Matthew Caws (chanteur) et Daniel Lorca (bassiste), se sont rencontrés au Collège Français de New York). Malgré ça, leur accent français me surprennent. La classe et l'humilité de Caws aussi. Quelque chose dans l'air de certaines chansons me ramène à ma «phase» Everclear, surtout dans la «Waiting for Something». Quelques effets de surprise nous sont aussi réservés, qui nous transportent dans une autre époque : Lorca, le bassiste, qui allume une clope (fume) sur scène. On se pince pour se rappeler que nous sommes toujours en 2012. La présence du trompettiste de Calexico, comme  crémage sur un gateau de fête, joint son talent au groupe.
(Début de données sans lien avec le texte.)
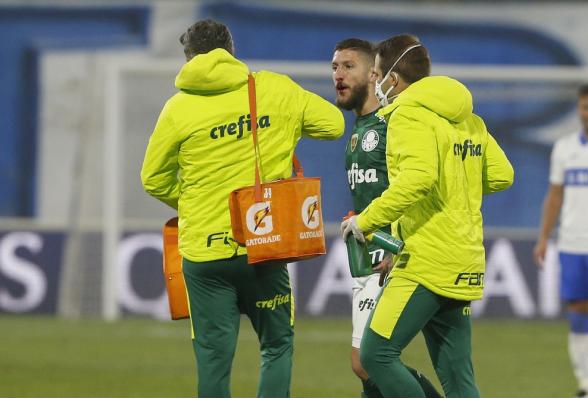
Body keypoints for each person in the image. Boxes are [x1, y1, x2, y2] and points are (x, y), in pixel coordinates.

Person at [141, 19, 344, 398]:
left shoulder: (177, 108)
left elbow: (152, 178)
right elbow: (333, 125)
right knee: (277, 344)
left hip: (204, 252)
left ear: (188, 59)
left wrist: (195, 205)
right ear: (231, 50)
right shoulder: (275, 89)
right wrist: (279, 130)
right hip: (262, 243)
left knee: (213, 360)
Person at [340, 34, 514, 398]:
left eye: (377, 74)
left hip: (425, 260)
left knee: (375, 356)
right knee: (459, 379)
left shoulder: (407, 115)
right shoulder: (468, 119)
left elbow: (417, 179)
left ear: (393, 79)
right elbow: (501, 175)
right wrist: (457, 185)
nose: (375, 83)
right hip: (463, 259)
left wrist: (365, 221)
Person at [332, 38, 442, 398]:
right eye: (334, 67)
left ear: (374, 74)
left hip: (392, 255)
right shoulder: (361, 128)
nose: (338, 75)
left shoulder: (391, 124)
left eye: (349, 67)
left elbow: (412, 187)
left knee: (369, 361)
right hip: (368, 257)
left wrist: (400, 245)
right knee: (368, 368)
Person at [534, 84, 588, 398]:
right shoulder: (564, 148)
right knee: (579, 311)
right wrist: (544, 237)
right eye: (587, 107)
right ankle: (587, 384)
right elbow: (555, 196)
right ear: (579, 110)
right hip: (573, 244)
Bref, c'était une soirée pleine de bons souvenirs, ceux qui vieillissent vraiment très bien et qui montre que ce genre de groupe n'est peut-être plus aussi populaire qu'il le fût à une certaine époque, mais les membres n,en demeurent pas moins cools, talentueux et accessibles. 

 

 Week end en 3 temps (et trop de mouvements)

Au tour de Ting Tings changement de vitesse (et d'époque). 
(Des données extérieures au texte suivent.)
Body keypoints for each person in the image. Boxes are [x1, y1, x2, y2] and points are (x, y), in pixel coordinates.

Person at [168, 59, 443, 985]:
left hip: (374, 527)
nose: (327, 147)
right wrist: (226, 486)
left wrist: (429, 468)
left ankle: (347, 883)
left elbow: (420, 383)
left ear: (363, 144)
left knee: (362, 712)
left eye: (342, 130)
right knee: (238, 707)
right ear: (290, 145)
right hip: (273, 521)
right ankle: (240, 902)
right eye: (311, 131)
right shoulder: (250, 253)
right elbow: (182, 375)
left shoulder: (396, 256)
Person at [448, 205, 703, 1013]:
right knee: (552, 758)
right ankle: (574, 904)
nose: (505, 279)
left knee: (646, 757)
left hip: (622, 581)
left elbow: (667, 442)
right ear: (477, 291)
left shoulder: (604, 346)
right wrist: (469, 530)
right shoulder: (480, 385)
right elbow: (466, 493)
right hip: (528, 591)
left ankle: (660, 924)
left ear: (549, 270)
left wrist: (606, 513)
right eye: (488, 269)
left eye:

Après la boule de feu MNDR en première partie: même si seule sur scène, elle a témoigné d'une énergie pouvant compenser pour un groupe de quatre (pas besoin de band)! The Ting Tings se livrent à nous, et surtout, la recette à laquelle on s'attendait. Ils font leur apparition sur une scène plongée dans le noir, et dans le silence. Katie White se dévoile, son doigt sur ses lèvres en nous faisait: «Chuuuut…». Tease va. Ils misent sur une montée lente et bien dosée pour un démarrage en force et en trombe quelques minutes plus tard. 
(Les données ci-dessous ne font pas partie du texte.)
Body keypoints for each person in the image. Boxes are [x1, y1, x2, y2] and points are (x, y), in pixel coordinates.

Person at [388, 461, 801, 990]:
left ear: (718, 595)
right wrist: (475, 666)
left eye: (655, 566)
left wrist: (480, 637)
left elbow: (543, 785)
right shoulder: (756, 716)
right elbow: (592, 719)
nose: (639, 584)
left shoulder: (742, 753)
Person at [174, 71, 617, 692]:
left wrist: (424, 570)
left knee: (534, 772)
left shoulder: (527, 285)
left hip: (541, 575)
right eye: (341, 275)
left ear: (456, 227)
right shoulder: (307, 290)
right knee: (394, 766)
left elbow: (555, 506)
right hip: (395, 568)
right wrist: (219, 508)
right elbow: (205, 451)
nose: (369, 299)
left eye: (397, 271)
L'éclairage en met aussi plein la vue: éclairs épileptiques, bleu nuit. White est semi-accroupie, voir assise sur le stage. Sa guitare s'illumine, elle porte des cool shorts-combine inspiration baseball et ses bas-collants, en haut du genou et sa casquette, lui donne son look school girl déjantée qu'on aime bien Hold your Tongue, qu'elle nous chante. C'est ce qu'on fait. Je sens la foule retenir son souffle un peu. On se demande tous si le duo va nous projeter dans une fébrilité digne des partys que leur musique accompagnent. La cloche n'a pas (encore) sonné que ça sent la recréation. Elle nous ''wass up'' avecson bel accent brit. Attitude au cube. Le party se poursuit comme il se doit, d'un échange rythmé entre le drum et la foule.

 

 Week end en 3 temps (et trop de mouvements)

Perfume Genius – Oui, le nom le dit, parfum de génie. 

En arrivant au Divan Orange, pour la fin de Perfume Genius, j'ai droit à une toute autre ambiance. Moiteur intense, des corps serrés les uns sur les autres et des perles de sueur sur les fronts orangés. L'air des gens qui est sur pause. Instant de grâce. On a pas vraiment le choix quand on entend Perfume Genius. Ma soirée se termine donc ainsi, dans un nuage de fumée orangé. Je reviens sur mes pas, la Main me semble calme et je décide de descendre les ruelles, pour ne pas perdre les bonnes effluves.Je vous laisse sur ce clip, qui vous transmettra peut-être un peu la fragrance.

 

 Week end en 3 temps (et trop de mouvements)

Finir le week-end sur d'autres Variations et autres Fantômes.

Décantant le dimanche matin de mes aventures de la nuit précédente, devant deux cafés, avec l'album Variations Fantômes de Philippe B en trame de fond, je pars déjà vers d'autres destinations. J’ai soudainement intensément hâte à l’été pour regarder les couleurs sur les cordes à linge.

Je mets du Cut Copy, en attendant d'autres floraisons.